Un mundo pequeño y tierno, positivamente tierno,
el gato entre los pies, la carcoma en la silla,
después el crucigrama y mañana, si Dios quiere.
Como el caso de la viuda que acabo de conocer.
Es joven; tiene una hija. Y no parece viuda.
Parece que tuvo una hija de un hombre,
que no se casó. Todavía está muy bien.
“No es nada del otro mundo”, comentan en el mostrador
donde ella suele servir cafés, cafés con leche.
“Yo la he visto en el Coli”. “¿Qué quiere decir con eso?”.
“¿Yo? Yo no quiero decir nada. Lo que he dicho; yo ya lo he dicho”.

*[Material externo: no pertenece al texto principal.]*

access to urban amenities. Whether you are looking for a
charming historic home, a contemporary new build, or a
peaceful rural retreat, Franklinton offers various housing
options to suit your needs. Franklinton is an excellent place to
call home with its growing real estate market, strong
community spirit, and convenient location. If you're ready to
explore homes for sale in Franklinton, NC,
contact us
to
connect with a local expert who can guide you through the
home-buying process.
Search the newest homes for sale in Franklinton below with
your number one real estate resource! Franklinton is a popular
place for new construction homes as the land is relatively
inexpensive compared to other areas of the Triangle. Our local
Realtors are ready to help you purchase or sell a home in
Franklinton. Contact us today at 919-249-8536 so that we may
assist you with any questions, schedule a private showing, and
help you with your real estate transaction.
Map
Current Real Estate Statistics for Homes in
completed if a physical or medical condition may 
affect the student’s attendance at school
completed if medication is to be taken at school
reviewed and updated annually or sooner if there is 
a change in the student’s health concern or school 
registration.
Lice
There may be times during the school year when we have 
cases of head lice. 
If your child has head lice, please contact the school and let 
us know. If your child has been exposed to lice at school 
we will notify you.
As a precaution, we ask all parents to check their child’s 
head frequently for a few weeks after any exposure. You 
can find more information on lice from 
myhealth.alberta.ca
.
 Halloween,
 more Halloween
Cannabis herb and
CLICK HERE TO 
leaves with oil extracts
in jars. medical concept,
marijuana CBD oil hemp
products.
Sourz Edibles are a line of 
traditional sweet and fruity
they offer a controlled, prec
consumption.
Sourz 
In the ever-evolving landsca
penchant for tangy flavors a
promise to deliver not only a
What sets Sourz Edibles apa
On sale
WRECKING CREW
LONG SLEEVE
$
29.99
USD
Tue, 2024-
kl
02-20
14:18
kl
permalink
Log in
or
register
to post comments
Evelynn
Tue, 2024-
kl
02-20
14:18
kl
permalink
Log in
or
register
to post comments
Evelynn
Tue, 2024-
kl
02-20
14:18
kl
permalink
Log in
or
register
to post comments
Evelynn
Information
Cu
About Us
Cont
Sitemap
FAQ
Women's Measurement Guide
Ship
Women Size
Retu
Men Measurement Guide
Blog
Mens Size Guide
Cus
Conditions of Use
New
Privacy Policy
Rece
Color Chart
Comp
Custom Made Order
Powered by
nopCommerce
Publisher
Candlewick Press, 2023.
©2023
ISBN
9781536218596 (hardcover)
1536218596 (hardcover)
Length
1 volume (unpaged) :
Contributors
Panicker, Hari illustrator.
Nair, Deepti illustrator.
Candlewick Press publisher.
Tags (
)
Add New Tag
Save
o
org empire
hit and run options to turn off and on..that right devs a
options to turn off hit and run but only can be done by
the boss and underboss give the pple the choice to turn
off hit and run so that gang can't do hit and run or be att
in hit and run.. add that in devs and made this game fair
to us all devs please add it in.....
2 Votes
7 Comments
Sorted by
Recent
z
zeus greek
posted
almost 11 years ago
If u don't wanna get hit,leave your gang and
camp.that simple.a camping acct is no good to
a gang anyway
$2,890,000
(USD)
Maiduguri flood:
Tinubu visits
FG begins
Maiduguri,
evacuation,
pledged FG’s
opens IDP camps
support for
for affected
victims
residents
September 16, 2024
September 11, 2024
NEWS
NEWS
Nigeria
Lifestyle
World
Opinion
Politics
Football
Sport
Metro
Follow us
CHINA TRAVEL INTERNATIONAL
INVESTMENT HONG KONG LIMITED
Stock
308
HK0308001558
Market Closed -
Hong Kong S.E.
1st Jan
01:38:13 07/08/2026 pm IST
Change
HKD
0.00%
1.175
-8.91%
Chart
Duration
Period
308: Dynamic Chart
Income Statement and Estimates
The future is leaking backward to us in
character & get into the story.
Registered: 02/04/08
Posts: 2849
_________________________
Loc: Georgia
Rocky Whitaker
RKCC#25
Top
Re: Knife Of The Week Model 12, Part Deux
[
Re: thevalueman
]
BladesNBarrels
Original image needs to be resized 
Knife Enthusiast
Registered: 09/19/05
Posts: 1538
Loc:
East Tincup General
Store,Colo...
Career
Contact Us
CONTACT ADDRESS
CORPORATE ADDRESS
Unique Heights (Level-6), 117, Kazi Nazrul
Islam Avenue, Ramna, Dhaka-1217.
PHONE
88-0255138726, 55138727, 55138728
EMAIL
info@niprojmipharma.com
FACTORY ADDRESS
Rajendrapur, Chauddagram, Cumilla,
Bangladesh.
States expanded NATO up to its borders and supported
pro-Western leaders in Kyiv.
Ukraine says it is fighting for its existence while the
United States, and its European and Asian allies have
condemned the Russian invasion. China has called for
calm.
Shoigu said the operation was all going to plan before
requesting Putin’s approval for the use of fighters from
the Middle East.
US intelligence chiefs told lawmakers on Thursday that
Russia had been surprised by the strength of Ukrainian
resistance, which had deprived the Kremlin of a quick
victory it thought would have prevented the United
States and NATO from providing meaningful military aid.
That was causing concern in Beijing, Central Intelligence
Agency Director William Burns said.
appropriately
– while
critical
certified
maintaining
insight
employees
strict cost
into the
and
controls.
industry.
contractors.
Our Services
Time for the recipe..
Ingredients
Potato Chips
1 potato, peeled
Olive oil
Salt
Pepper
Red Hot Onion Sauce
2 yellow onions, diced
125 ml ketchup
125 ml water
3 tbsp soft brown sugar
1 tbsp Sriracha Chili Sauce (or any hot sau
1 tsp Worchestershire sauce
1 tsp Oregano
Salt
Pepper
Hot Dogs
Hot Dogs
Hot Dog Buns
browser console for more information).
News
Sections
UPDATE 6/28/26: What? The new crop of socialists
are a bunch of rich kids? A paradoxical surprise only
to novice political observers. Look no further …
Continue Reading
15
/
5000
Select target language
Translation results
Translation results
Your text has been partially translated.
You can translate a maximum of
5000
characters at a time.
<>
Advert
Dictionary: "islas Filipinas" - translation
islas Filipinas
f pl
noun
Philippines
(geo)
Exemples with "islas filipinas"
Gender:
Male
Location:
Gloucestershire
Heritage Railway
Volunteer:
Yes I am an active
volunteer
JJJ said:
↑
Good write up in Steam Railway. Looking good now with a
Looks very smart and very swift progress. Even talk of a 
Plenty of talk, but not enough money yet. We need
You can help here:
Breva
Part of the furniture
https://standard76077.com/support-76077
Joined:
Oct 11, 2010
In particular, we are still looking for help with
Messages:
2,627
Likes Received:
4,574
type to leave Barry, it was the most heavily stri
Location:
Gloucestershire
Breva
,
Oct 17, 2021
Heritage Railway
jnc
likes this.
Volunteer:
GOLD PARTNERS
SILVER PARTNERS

”Si no te callas te cruzo la cara…”.”¿Usted?”.”Yo”
Isabelle ennuyeux, quand les pins, quand le soir.
Una chica de verde y una chica de rojo
y una chica de blanco y, vibrantes, las trompetas,
las trompetas lascivas que no perdonan nada
y suenan –y brillan- durante toda la noche,
y el sudor por los rostros, como de madera, de los negros;
el bullicio de un tranvía que gira por el ángulo,
la pareja que cuza el solar hacia la tapia;
entre el humo, los silbidos de los trenes, los faroles rojos;
el agua cayendo, caliente, de las locomotoras;
las plantas de geranio llenas de humo;
las hijas de la viuda que bajan a la calle
y la madre las mira detrás del cristal
del comedor a oscuras; las trompetas del baile,
las trompetas lascivas, e invictas, y crueles,
y la acometida brutal que tiene el agua del váter,
el fulgor de las ruedas detenidas de los trenes,
el fulgor del acero. El niño salta la tapia;
detrás de los cristales, rostros de gente que duerme,
miran sin interés, esperan en todo caso:
un sudor, unos aceites, unas gotas espesas…
¡Oh, adorada! Ahora me salvo. Ahora te pienso, oh, terrible.
La alegría es la palabra que se me resiste a escribir.
Ha llegado el momento de decir –no de cantar-
la alegría, tal vez. He aquí mi oficio.
Una ocupación tengo, desde ahora, por ti.
Insistir, brutalmente, desde ahora, en la alegría.
De ti me viene, de ti me viene, o me viene del fondo de los tiempos.
Y tampoco es así. No se puede formular,
porque no es una alegría. Es –yo lo sé- la alegría.
La alegría en minúscula, viva, cotidiana,
cosa de cada día y de ir y volver:
de la vida, al final, de haber nacido, de ser,
de estos pies, de estos ojos, de las manos, de los dientes,
de todo esto que tengo y, teniéndolo, lo tengo todo
o lo puedo, en un momento, tener todo, o pensarlo.
Ahora es cuando veo Italia. No la veía antes.
Las trompetas lascivas, el sudor en donde
las manos insisten. El cielo como una sábana.
Con la letra bien pequeña, en un pequeño cuaderno,
un canto de amor como nunca lo haya escrito nadie.
Tocaría a la puerta de tu casa; la puerta
se abriría un poco; tú estarías, en pie,
con una mano en la puerta, la otra a lo largo de tu cuerpo.
Entraría en tu casa. Después me sé, contento,
diciendo cosas alegres y enormemente estúpidas,
y tú en una silla, más allá, en un rincón,
con una mano en la puerta y la otra a lo largo de tu cuerpo.
Con la letra bien pequeña, en un pequeño cuaderno,
dramas que no se saben, tragedias latentes,
todo aquello que no pasa, pero que es, no obstante.